Article Preview
Top1. Introduction
A large number of unstructured texts have emerged to represent web content and it increases the need for the transformation of these texts into well-structured forms (Jia et al., 2020). To overcome this issue, entity linking (EL) aims to map ambiguous mentions of referent entities from a given knowledge base in documents. It is also a preliminary task for many research areas such as relation extraction (Zhang et al., 2018), link prediction (Wei et al., 2017) and knowledge base completion (Shang et al., 2019). The main challenge of entity linking is to disambiguate candidate entities for detected mentions. Ranking candidate entities based on their relatedness to the detected mentions is the key step for the entity disambiguation. Recent state-of-the-art EL methods consider global coherence to compute the relatedness between candidate entities where the global coherence is the relatedness between all candidates in the same document (Ratinov et al., 2011). But the computation of global coherence usually depends on well-defined Wikipedia link structures. Although Wikipedia is a great source for EL research, we need knowledge agnostic approaches to disambiguate entities by exchanging the underlying knowledge base such as DBpedia (Mendes et al., 2011) and YAGO2 (Ho art et al., 2011a) or any domain-oriented knowledge bases including DBLP (Ley, 2002) and LinkedMDB (Hassanzadeh & Consens, 2009).
General approaches to EL task considering most domains which tend to not including an external knowledge base readily available. As a result, these methods cannot link to any entities in many situations. Hence, many fine-grained domain-oriented entities do not exist in a knowledge base (Chen et al. 2018). In most cases, it is not feasible to transform the system into the knowledge agnostic form which can be adjusted to suit a particular domain.
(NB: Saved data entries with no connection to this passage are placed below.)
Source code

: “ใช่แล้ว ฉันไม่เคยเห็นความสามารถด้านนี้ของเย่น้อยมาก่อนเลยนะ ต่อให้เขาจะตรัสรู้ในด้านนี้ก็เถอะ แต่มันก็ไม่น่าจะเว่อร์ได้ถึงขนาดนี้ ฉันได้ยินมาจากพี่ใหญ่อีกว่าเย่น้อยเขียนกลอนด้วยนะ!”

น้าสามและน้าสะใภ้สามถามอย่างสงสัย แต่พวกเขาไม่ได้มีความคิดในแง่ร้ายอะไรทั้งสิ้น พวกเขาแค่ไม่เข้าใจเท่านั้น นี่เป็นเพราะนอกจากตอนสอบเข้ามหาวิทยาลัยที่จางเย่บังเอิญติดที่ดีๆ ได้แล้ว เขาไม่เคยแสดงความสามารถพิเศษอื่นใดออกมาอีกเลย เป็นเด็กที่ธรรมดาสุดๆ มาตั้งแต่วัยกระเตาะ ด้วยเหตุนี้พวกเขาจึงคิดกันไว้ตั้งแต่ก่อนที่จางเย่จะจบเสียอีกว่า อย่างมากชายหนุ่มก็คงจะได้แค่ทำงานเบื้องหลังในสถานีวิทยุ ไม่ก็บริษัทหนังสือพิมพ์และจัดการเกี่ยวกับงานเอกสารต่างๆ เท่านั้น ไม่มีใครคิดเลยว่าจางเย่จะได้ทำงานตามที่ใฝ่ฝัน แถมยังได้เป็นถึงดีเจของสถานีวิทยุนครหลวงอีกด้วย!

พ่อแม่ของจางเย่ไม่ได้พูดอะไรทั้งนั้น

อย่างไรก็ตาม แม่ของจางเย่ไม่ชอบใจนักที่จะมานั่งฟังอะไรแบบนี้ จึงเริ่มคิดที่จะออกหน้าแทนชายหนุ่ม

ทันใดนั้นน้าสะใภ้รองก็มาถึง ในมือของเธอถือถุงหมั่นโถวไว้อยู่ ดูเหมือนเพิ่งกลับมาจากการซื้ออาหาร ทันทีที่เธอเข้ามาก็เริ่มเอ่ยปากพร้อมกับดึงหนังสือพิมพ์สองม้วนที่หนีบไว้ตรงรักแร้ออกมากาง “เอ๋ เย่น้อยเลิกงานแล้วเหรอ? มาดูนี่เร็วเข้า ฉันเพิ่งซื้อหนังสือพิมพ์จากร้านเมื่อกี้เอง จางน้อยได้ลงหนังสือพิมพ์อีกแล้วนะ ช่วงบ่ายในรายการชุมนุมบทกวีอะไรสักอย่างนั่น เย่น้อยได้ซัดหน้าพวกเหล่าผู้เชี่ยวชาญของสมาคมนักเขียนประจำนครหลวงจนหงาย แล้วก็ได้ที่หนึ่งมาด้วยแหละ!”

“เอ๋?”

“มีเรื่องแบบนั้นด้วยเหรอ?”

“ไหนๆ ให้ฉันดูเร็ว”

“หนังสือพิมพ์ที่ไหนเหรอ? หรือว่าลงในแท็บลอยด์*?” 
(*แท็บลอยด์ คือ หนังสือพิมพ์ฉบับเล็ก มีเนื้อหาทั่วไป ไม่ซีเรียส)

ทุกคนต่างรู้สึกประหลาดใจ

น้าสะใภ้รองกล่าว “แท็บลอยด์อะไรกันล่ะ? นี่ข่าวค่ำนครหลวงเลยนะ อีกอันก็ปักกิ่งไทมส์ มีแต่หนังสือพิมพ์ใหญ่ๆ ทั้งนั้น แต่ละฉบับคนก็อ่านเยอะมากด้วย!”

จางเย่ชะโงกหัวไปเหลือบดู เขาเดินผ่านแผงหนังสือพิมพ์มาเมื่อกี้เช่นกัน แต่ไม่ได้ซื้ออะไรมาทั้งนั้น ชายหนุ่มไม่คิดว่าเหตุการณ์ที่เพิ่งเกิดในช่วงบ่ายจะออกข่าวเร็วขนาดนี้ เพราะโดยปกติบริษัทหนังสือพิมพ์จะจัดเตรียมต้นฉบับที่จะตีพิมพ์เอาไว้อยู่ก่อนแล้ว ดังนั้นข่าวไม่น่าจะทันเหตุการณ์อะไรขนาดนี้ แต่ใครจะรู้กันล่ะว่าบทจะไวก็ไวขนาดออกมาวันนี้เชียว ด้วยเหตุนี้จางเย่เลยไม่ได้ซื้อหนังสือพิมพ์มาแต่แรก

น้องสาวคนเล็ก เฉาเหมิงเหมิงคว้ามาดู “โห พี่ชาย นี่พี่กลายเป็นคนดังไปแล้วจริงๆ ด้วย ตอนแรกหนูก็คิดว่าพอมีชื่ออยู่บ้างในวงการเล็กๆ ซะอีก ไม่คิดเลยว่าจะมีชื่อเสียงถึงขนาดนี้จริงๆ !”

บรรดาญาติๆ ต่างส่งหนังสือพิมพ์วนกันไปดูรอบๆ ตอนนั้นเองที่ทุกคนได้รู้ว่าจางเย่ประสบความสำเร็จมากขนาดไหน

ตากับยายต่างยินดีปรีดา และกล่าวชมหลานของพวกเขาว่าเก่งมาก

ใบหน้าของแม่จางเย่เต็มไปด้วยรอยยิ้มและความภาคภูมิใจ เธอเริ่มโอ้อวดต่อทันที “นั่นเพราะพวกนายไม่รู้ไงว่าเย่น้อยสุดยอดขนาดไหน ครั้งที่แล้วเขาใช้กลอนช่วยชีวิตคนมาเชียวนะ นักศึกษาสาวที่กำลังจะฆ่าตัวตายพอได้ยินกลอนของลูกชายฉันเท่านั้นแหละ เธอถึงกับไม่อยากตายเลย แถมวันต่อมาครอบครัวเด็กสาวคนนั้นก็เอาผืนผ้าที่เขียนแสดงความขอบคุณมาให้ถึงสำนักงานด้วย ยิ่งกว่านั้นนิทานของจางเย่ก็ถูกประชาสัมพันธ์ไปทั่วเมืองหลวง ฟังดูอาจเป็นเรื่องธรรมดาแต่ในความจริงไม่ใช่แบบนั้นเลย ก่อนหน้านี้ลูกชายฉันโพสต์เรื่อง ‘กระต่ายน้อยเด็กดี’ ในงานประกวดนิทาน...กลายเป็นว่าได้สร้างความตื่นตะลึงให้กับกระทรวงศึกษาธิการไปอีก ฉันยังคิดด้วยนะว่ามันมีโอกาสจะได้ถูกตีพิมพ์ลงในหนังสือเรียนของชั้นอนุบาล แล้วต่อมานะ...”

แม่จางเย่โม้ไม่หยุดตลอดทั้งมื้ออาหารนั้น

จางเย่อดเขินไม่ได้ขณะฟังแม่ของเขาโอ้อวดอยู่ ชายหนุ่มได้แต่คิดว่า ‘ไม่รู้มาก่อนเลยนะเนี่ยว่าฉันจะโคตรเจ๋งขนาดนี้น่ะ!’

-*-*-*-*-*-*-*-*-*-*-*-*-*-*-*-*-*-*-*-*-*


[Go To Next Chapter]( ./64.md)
In this study, we present an EL system by transferring the main approach of sequence-to-sequence learning to EL problem in a domain-oriented way. The domain orientation aims to detect domains or topics of the input texts and then filter the relevant candidate entities before the disambiguation. Rather using a conditional random field (CRF) (Lafferty et al., 2001) with the bidirectional long short-term memory (Bi-LSTM) (Graves & Schmidhuber, 2005) models for the EL method (Inan & Dikenelli, 2018), we employ an attention mechanism (Bahdanau et al., 2014) to pay more attention for different mentions in the input sequence as it outputs the corresponding entity in the output sequence while injecting the detected domain information of these entities. Also, we train the Bi-LSTM model on top of the generated semantic embeddings (Ristoski & Paulheim, 2016) which produces a knowledge agnostic way to adapt the model for a particular domain by embedding the input vector into the encoder model and corresponding entity vector representations as to the output of the decoder model. The contributions of our study can be summarized as below:
- •
Our method introduces a novel algorithm that leverages semantic and document embeddings to become a knowledge base independent EL method for both domain detection and global entity disambiguation.
- •
Our method introduces three vertical layer architecture to implement a sequence-to-sequence learning model like a neural translation task in which the detected mention sequences of a document will be translated into a sequence of referent entities using the domain-oriented knowledge base.
- •
Our method presents a domain information layer before neural models in which it produces a scalable architecture for EL task using domain-oriented knowledge resources. Thus, it is possible to extend the architecture by adding necessary knowledge for a new domain.
- •
Finally, the attention mechanism leverages the domain information of mentions to increase the importance of mentions while assigning candidate entities.